Joscelyn Godwin’s book Harmonies of Heaven and Earth: Mysticism in Music is indeed about music and mysticism as the title implies, including lots of discussion of “music of the spheres.”  But for me, one of the most insight-generating sections of her book is her broad discussion of the general trajectory of “Western music” over the last seven hundred or so years. Godwin admits to undergoing a change in attitude toward contemporary music. She is now less disdainful of rock and jazz, and understands how the composer of “serious music”/“concert music”/“classical music”/“art music”—I would even add “conservatory music—has lost most of the audience. (I have written about “concert music”/“classical music” at my website with my essay “Is ‘Classical Music’ Fading Into Obscurity?”) She reminds us with profound simplicity of how this has happened.  Composers got the idea that there were no new options for tonality, that all the ideas were used up, so they needed to reach for esoteric, wild schemes to create new music, new frontiers. In a way, this went along with frontier-busting advances in the sciences and changes in the rest of society. But for music, this is a false idea. One of the conclusions I have drawn from this study of music, metaphysics and physics is that there are general rules about consonance and dissonance, but the cultural context then creates a wide variety of listener perspectives. So the cultural context of consonance and dissonance is constantly flexible, constantly shifting. Music creators never run out of possibilities because they are always creating music within a new and different cultural context. There will be new sounds, new tones, new rhythmic ideas from changes in technology, from cross-cultural interaction—cultures constantly change, so music customs change, so music options change. There will always be new contexts so always opportunities for new music within an accessible tonal framework. So there is no reason to create a whole new set of esoteric systems of musical expression, some of them unfathomable and disconnected from what humans naturally hear as music, under the false belief that all musical ideas have been exhausted. I don’t believe they can ever be exhausted. 
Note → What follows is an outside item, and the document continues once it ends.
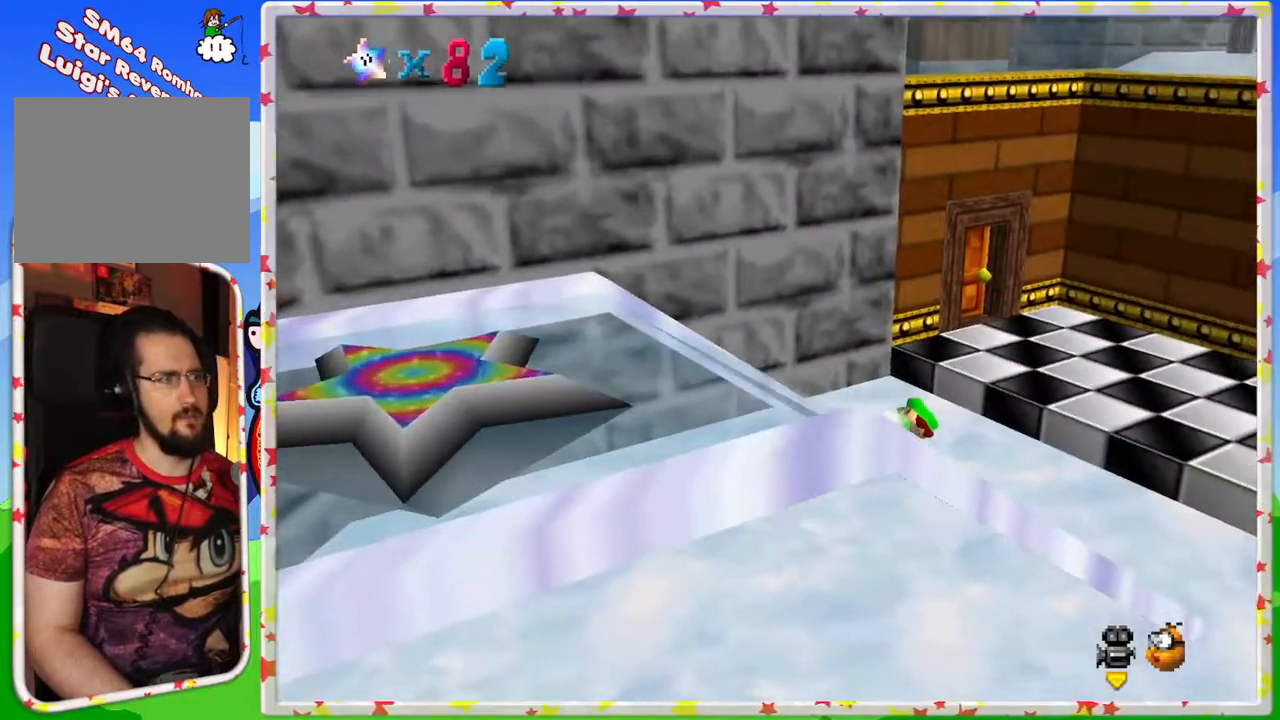
{"buttons": ["A"], "left_stick": "down-right", "events": [[33, "left_stick", "right"], [117, "C_LEFT", "down"], [250, "C_LEFT", "up"], [350, "A", "down"], [383, "left_stick", "down-right"]]}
Specific comments about Joscelyn Godwin’s book:

Part I: Ascending Parnassus

Chapter One – The Marvelous Effects of Music

  • There is a branch of Hindu philosophy that considers sound the parent of all senses. This points to a cross-cultural recognition of the power of music for humans.
  • The rest of the chapter offers various historical and cultural perspectives, linkages of music to the soul. This linkage has been challenged within the last few centuries. In a sense, Godwin’s book, and my own excursions on the subject, challenge that challenge, and call for the possible restoration of that link, now in the context of current science and spiritual thought.
  • A great modern example of this linkage cited by Godwin is the inspiring use of music to facilitate the recovery of brain-damaged patients, and to improve the conditions of the autistic, the blind and even the “supposedly deaf.”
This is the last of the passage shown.